- _What you should do_
Below are some records; output exactly the lines from the line with "148: (632, 1368)" to the line with "161: (447, 1352)", both ends kept, and nothing more.

*** Material for this exercise Section Begins ***

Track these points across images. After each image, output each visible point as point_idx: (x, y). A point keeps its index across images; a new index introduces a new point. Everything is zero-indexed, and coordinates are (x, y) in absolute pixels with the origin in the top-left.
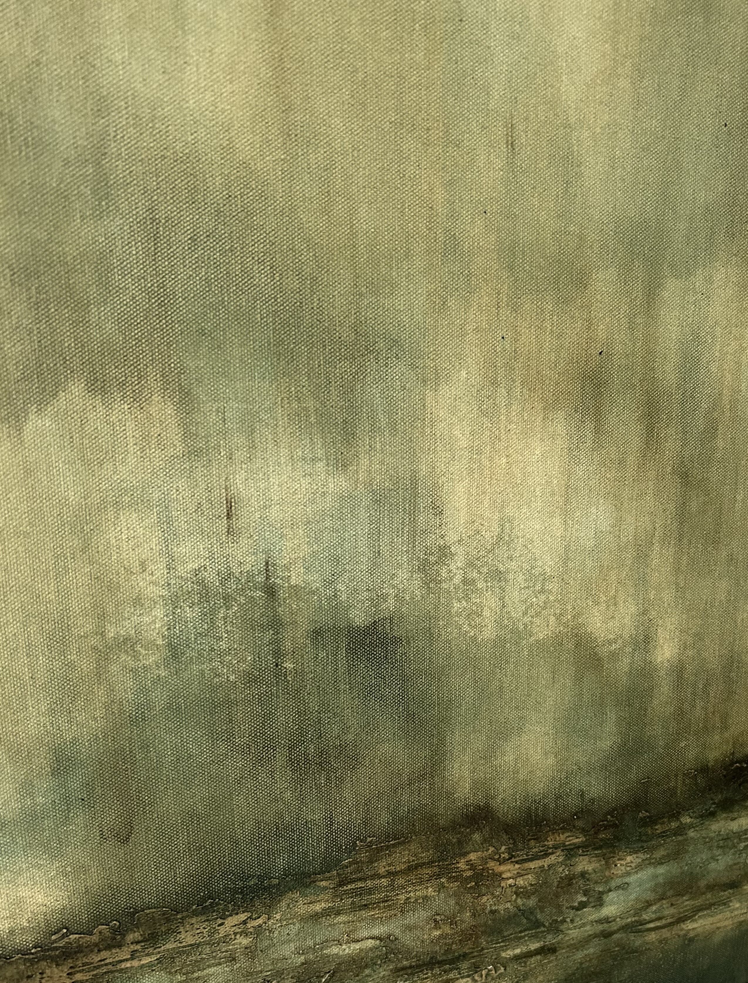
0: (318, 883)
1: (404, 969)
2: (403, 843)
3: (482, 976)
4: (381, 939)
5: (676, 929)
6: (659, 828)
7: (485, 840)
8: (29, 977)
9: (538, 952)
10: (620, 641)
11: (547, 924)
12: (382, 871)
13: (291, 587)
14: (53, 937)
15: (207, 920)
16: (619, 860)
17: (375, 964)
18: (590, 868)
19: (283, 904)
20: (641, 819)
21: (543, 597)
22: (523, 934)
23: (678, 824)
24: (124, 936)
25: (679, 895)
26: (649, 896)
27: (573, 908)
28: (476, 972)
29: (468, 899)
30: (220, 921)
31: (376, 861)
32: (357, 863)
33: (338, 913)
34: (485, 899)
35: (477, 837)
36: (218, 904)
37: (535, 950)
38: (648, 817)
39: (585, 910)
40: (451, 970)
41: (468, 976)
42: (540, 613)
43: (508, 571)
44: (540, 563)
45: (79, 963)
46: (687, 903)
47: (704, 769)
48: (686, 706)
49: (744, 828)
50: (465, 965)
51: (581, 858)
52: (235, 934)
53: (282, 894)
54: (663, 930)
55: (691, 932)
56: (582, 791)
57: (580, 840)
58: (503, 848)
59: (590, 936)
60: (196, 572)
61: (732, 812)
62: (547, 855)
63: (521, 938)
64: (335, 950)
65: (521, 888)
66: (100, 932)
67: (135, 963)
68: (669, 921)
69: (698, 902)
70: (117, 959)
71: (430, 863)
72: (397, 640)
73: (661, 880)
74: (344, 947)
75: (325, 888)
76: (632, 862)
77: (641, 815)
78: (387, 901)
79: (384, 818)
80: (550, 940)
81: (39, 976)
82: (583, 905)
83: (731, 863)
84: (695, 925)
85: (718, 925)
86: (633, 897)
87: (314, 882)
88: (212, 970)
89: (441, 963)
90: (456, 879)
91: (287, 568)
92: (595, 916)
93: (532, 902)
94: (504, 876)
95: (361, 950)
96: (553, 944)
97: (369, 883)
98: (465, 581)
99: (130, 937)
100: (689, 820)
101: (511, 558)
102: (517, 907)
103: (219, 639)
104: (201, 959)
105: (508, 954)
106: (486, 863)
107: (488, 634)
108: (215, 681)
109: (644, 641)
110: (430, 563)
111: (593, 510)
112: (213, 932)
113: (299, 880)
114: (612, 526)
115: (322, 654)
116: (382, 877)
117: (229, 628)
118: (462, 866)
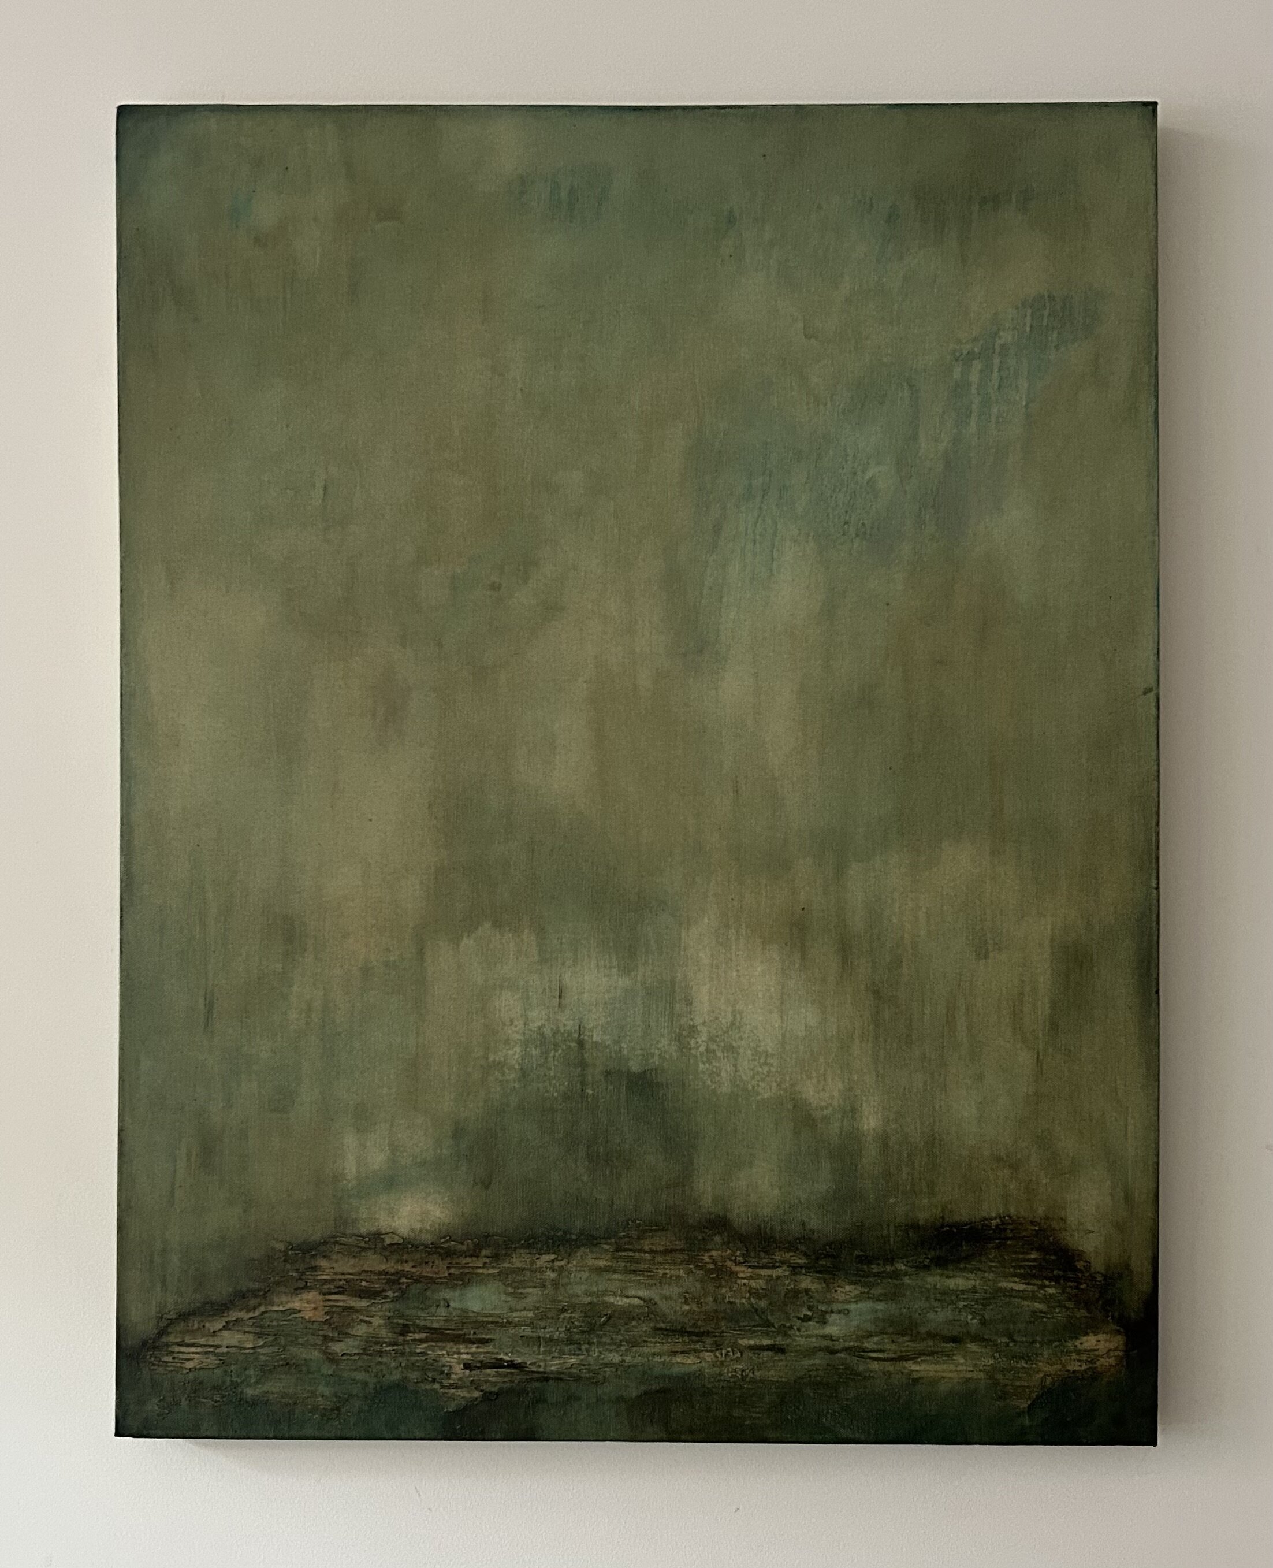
0: (602, 1246)
1: (661, 1329)
2: (663, 1230)
3: (722, 1354)
4: (645, 1301)
5: (899, 1365)
6: (875, 1268)
7: (724, 1243)
8: (427, 1263)
9: (769, 1348)
10: (831, 1108)
11: (776, 1326)
12: (647, 1248)
13: (593, 1042)
14: (443, 1240)
15: (530, 1253)
16: (838, 1287)
17: (640, 1319)
18: (813, 1287)
19: (578, 1254)
20: (859, 1256)
21: (766, 1069)
22: (756, 1329)
23: (893, 1268)
24: (480, 1250)
25: (899, 1334)
26: (872, 1328)
27: (799, 1318)
28: (717, 1350)
29: (711, 1287)
30: (537, 1256)
31: (644, 1239)
32: (629, 1237)
33: (615, 1272)
34: (724, 1290)
35: (717, 1239)
36: (537, 1243)
37: (767, 1345)
38: (864, 1256)
39: (810, 1323)
40: (698, 1342)
41: (711, 1351)
42: (764, 1079)
43: (739, 1047)
44: (763, 1044)
45: (454, 1261)
46: (909, 1344)
47: (915, 1226)
48: (893, 1169)
49: (962, 1288)
50: (709, 1341)
51: (805, 1277)
52: (547, 1268)
53: (579, 1247)
54: (885, 1363)
55: (914, 1373)
56: (804, 1221)
57: (803, 1261)
58: (738, 1253)
59: (815, 1347)
60: (540, 1028)
62: (774, 1267)
63: (754, 1332)
64: (612, 1300)
65: (754, 1289)
66: (468, 1245)
67: (485, 1271)
68: (892, 1356)
69: (921, 1346)
70: (476, 1265)
71: (682, 1251)
72: (659, 1085)
73: (880, 1315)
74: (618, 1298)
75: (607, 1250)
76: (851, 1292)
77: (857, 1253)
78: (649, 1272)
79: (648, 1208)
80: (779, 1340)
81: (431, 1264)
82: (807, 1319)
83: (951, 1318)
84: (918, 1368)
85: (944, 1375)
86: (855, 1323)
87: (600, 1243)
88: (530, 1290)
89: (690, 1334)
90: (701, 1268)
91: (592, 1030)
92: (821, 1332)
93: (763, 1303)
94: (739, 1275)
95: (630, 1305)
96: (783, 1345)
97: (637, 1255)
98: (707, 1050)
99: (484, 1252)
100: (903, 1268)
101: (741, 1038)
102: (752, 1305)
103: (550, 1069)
104: (525, 1280)
105: (744, 1342)
106: (725, 1262)
107: (725, 1089)
108: (546, 1094)
109: (852, 1111)
110: (683, 1036)
111: (803, 1010)
112: (533, 1263)
113: (590, 1240)
114: (820, 1023)
115: (611, 1087)
116: (647, 1252)
117: (556, 1063)
118: (706, 1258)
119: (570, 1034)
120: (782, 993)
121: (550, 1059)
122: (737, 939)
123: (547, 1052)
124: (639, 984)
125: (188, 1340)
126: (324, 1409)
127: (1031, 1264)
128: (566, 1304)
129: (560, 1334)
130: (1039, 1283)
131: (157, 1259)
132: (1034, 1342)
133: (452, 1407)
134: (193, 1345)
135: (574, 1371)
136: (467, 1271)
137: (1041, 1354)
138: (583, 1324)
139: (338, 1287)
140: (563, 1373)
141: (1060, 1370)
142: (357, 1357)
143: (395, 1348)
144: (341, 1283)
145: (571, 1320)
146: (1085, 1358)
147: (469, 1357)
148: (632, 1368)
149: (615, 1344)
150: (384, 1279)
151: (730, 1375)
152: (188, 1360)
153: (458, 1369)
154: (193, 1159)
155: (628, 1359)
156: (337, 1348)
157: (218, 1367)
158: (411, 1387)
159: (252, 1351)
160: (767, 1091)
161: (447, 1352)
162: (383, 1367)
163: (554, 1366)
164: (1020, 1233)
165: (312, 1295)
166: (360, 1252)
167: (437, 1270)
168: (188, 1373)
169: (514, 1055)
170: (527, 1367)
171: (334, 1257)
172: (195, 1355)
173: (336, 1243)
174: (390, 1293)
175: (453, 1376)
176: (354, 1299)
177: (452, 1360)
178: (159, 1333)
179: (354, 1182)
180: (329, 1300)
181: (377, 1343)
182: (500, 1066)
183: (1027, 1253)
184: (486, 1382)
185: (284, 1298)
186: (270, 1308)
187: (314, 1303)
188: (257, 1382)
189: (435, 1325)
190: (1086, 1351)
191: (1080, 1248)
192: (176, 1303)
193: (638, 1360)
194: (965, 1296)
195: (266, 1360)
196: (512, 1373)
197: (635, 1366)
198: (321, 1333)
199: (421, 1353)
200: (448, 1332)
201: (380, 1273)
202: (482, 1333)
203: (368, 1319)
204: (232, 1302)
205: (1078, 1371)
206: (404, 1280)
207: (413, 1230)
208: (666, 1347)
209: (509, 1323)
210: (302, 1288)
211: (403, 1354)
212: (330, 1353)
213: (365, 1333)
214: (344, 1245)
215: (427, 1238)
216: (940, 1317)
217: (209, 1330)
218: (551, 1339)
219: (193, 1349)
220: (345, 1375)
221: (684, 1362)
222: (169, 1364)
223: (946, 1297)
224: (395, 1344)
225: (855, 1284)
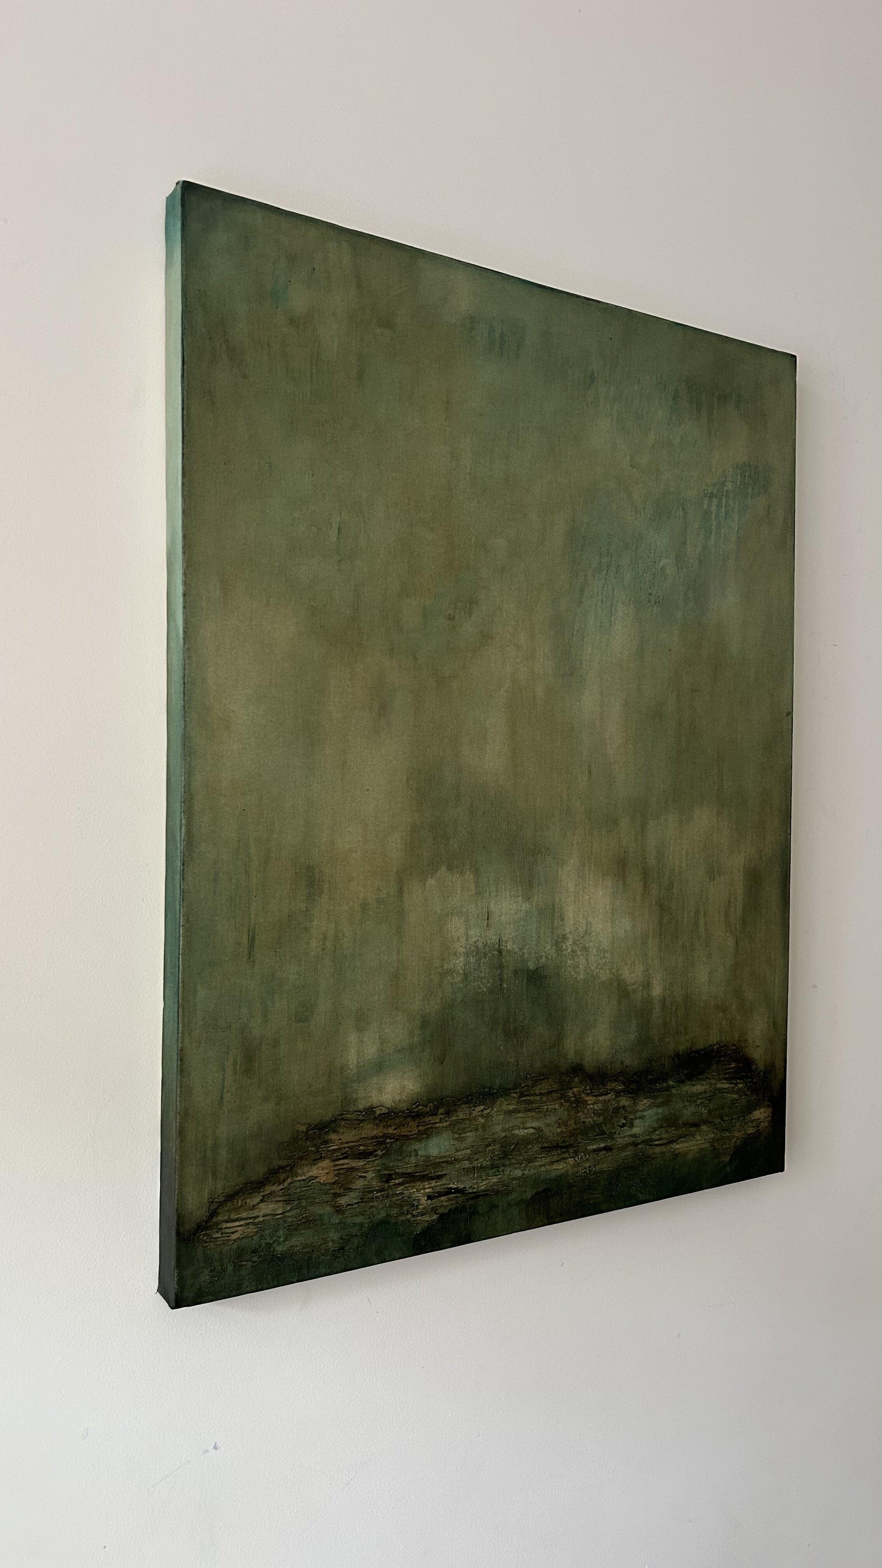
0: (511, 1095)
1: (545, 1148)
2: (546, 1078)
3: (578, 1158)
4: (536, 1130)
5: (669, 1147)
6: (658, 1086)
7: (580, 1082)
8: (403, 1125)
10: (637, 984)
11: (607, 1133)
12: (537, 1092)
13: (507, 950)
14: (414, 1106)
15: (468, 1107)
16: (640, 1101)
17: (532, 1143)
18: (627, 1104)
19: (498, 1103)
20: (650, 1079)
21: (604, 960)
22: (597, 1137)
23: (667, 1085)
24: (438, 1110)
25: (669, 1127)
26: (655, 1125)
27: (619, 1126)
28: (576, 1156)
29: (573, 1113)
30: (473, 1108)
31: (535, 1086)
32: (527, 1086)
33: (519, 1112)
34: (580, 1114)
35: (576, 1079)
36: (473, 1099)
37: (602, 1148)
38: (653, 1079)
39: (625, 1128)
40: (565, 1152)
41: (573, 1157)
42: (603, 968)
43: (589, 947)
44: (602, 944)
45: (421, 1121)
46: (674, 1132)
47: (677, 1055)
48: (667, 1020)
49: (699, 1091)
50: (571, 1150)
51: (623, 1098)
52: (479, 1116)
53: (498, 1098)
54: (663, 1147)
55: (677, 1151)
56: (622, 1060)
57: (622, 1087)
58: (588, 1087)
59: (628, 1144)
60: (475, 942)
61: (693, 1081)
62: (607, 1094)
63: (596, 1139)
64: (517, 1132)
65: (596, 1110)
66: (430, 1107)
67: (441, 1125)
68: (665, 1141)
69: (679, 1132)
70: (435, 1121)
71: (557, 1091)
72: (545, 977)
73: (660, 1116)
74: (521, 1131)
75: (514, 1098)
76: (646, 1103)
77: (649, 1077)
78: (539, 1109)
79: (538, 1065)
80: (609, 1143)
81: (406, 1125)
82: (624, 1125)
83: (694, 1111)
84: (678, 1146)
85: (690, 1148)
86: (647, 1124)
87: (510, 1093)
88: (468, 1134)
89: (562, 1147)
90: (568, 1101)
91: (506, 942)
92: (629, 1133)
93: (601, 1120)
94: (588, 1103)
95: (527, 1134)
96: (610, 1145)
97: (532, 1098)
98: (572, 951)
99: (440, 1111)
100: (672, 1083)
101: (590, 941)
102: (594, 1121)
103: (481, 972)
104: (466, 1127)
105: (591, 1148)
106: (581, 1094)
107: (581, 976)
108: (479, 990)
109: (647, 985)
110: (559, 942)
111: (623, 920)
112: (471, 1114)
113: (505, 1092)
114: (631, 928)
115: (517, 981)
116: (538, 1095)
117: (485, 967)
118: (570, 1094)
119: (494, 945)
120: (613, 910)
121: (482, 965)
122: (589, 874)
123: (480, 959)
124: (534, 907)
125: (233, 1216)
126: (332, 1250)
127: (731, 1071)
128: (490, 1140)
129: (486, 1163)
130: (735, 1082)
131: (209, 1154)
132: (732, 1119)
133: (418, 1230)
134: (237, 1220)
135: (494, 1187)
136: (429, 1126)
137: (735, 1126)
138: (500, 1153)
139: (343, 1154)
140: (488, 1190)
141: (744, 1134)
142: (356, 1206)
143: (382, 1193)
144: (346, 1150)
145: (493, 1151)
146: (754, 1125)
147: (430, 1190)
148: (528, 1178)
149: (518, 1163)
150: (375, 1142)
151: (583, 1171)
152: (233, 1233)
153: (424, 1200)
154: (238, 1067)
155: (526, 1172)
156: (343, 1201)
157: (257, 1232)
158: (393, 1221)
159: (282, 1216)
160: (605, 975)
161: (417, 1189)
162: (374, 1209)
163: (483, 1186)
164: (727, 1052)
165: (326, 1163)
166: (359, 1124)
167: (410, 1130)
168: (233, 1243)
169: (459, 963)
170: (466, 1191)
171: (341, 1130)
172: (239, 1228)
173: (343, 1119)
174: (379, 1153)
175: (420, 1207)
176: (355, 1160)
177: (420, 1195)
178: (210, 1215)
179: (355, 1071)
180: (337, 1165)
181: (370, 1192)
182: (450, 972)
183: (729, 1064)
184: (441, 1206)
185: (306, 1169)
186: (295, 1179)
187: (327, 1169)
188: (285, 1240)
189: (409, 1171)
190: (755, 1120)
191: (753, 1057)
192: (224, 1189)
193: (533, 1171)
194: (701, 1097)
195: (292, 1222)
196: (457, 1197)
197: (530, 1176)
198: (331, 1191)
199: (399, 1194)
200: (417, 1174)
201: (373, 1138)
202: (438, 1171)
203: (364, 1174)
204: (267, 1179)
205: (752, 1133)
206: (388, 1141)
207: (394, 1102)
208: (548, 1160)
209: (455, 1160)
210: (318, 1159)
211: (387, 1197)
212: (337, 1207)
213: (362, 1186)
214: (348, 1120)
215: (404, 1106)
216: (689, 1112)
217: (250, 1204)
218: (481, 1167)
219: (237, 1223)
220: (349, 1221)
221: (557, 1167)
222: (218, 1239)
223: (692, 1098)
224: (383, 1190)
225: (648, 1098)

*** Material for this exercise Section Ends ***

- _Answer section_
148: (632, 1368)
149: (615, 1344)
150: (384, 1279)
151: (730, 1375)
152: (188, 1360)
153: (458, 1369)
154: (193, 1159)
155: (628, 1359)
156: (337, 1348)
157: (218, 1367)
158: (411, 1387)
159: (252, 1351)
160: (767, 1091)
161: (447, 1352)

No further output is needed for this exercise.